The photo agency Cuartoscuro has published a series of images taken in Aguililla, Michoacán, that show heavily armed CJNG members without the face coverings they are typically seen wearing in photographs and videos posted to social media.
Gunmen sporting bulletproof vests emblazoned with the CJNG initials stare directly and menacingly at the camera in some of the photos, which were taken by a photographer who asked to remain anonymous out of fear of reprisals.
The images show off the immense firepower of the cartel, generally considered Mexico’s most powerful and violent criminal organization.
The photos were taken during a military-style march held last week in Aguililla, the Tierra Caliente municipality from which CJNG leader Nemesio “El Mencho” Oseguera Cervantes hails.

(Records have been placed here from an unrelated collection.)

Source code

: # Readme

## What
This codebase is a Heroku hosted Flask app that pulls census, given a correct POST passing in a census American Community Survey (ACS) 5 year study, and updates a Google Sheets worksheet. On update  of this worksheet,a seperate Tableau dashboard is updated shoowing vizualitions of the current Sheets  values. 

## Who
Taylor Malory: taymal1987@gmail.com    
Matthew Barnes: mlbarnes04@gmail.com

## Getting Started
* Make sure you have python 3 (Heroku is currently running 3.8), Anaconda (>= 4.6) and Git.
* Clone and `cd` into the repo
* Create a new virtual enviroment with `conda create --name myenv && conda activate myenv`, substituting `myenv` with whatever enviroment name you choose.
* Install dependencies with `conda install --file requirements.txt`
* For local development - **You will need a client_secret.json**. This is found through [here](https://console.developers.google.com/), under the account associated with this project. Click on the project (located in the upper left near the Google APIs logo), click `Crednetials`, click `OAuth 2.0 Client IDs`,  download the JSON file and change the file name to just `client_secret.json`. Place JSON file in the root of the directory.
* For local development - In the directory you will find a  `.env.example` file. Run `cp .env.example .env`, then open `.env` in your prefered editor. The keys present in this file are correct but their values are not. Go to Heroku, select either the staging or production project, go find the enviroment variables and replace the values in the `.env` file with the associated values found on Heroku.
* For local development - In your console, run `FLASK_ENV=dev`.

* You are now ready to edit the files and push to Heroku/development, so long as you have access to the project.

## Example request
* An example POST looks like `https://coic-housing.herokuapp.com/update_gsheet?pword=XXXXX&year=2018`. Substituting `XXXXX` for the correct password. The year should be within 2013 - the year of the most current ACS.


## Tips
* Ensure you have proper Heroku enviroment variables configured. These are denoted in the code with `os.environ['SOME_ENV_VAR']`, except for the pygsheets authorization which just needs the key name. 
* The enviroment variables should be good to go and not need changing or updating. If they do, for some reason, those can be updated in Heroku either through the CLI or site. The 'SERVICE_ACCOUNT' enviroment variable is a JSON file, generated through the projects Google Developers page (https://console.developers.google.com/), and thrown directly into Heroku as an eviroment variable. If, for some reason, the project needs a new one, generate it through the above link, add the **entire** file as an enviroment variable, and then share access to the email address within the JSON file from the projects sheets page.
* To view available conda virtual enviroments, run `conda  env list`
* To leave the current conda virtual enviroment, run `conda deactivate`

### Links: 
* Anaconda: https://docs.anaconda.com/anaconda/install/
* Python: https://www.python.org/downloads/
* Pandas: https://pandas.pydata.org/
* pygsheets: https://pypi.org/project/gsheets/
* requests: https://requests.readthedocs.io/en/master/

The municipality has become a battleground for the CJNG, which has been fighting the Cárteles Unidos for control. According to some media reports, the Jalisco cartel seized control of Aguililla earlier this year but violence has continued to plague the municipality, causing many residents to flee. The region of which Aguililla is part is coveted by criminal groups due to its proximity to Pacific coast ports, through which illegal drugs are smuggled into the country, as well as its iron mines and forests, according to a report by the newspaper El País.

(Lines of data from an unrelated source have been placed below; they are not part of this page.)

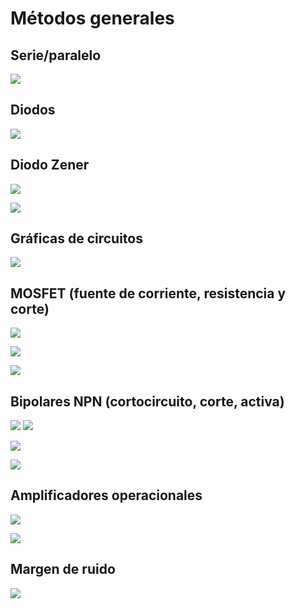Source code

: # Métodos generales
## Serie/paralelo
![](img/IMG_3354.jpeg)

## Diodos
![](img/IMG_3355.jpeg)

## Diodo Zener
![](img/IMG_3356.jpeg)

![](img/IMG_3358.jpeg)

## Gráficas de circuitos
![](img/IMG_3359.jpeg)

## MOSFET (fuente de corriente, resistencia y corte)
![](img/IMG_3360.jpeg)

![](img/IMG_3361.jpeg)

![](img/IMG_3362.jpeg)

## Bipolares NPN (cortocircuito, corte, activa)
![](img/IMG_3365.jpeg)
![](img/IMG_3366.jpeg)

![](img/IMG_3363.jpeg)

![](img/IMG_3364.jpeg)

## Amplificadores operacionales
![](img/IMG_3367.jpeg)

![](img/IMG_3368.jpeg)

## Margen de ruido
![](img/IMG_3369.jpeg)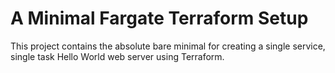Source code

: # A Minimal Fargate Terraform Setup

This project contains the absolute bare minimal for creating a single service, single task Hello World web server using Terraform.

That some CJNG members have now chosen to reveal their faces to a photographer in broad daylight is perhaps unsurprising given that the cartel has become increasingly brazen. It paraded a homemade tank it apparently seized from the Viagras crime gang in the municipality in March, and attacked police with explosive-laden drones in April.
The cartel has also set up roadblocks preventing access to Aguililla, where organized crime is flourishing due to the absence of the state, according to the Vatican’s ambassador to Mexico.
Authorities have faced a constant battle to keep roads into the municipality open because roadblocks and trenches are often reestablished and dug again shortly after they are dismantled and filled in.
Residents have faced shortages of essential goods because delivery trucks have frequently been unable to get into Aguililla and citizens been unable to get out to shop and access services in neighboring municipalities. Some residents last week prevented an army helicopter from landing in the town because they were fed up with soldiers getting supplies while they are forced to go without.
At a meeting between residents, authorities and soldiers in Aguililla on Tuesday, the army committed to ensuring that the Aguililla-Apatzingan highway remains open during daylight hours, reported the newspaper Milenio, which was granted access to the gathering.
Aguililla residents also called for social programs to be restarted, for a government well-being bank to be opened in the town and for electricity, telephone and internet services to be guaranteed. Community activists said that federal and state authorities committed to meeting the demands.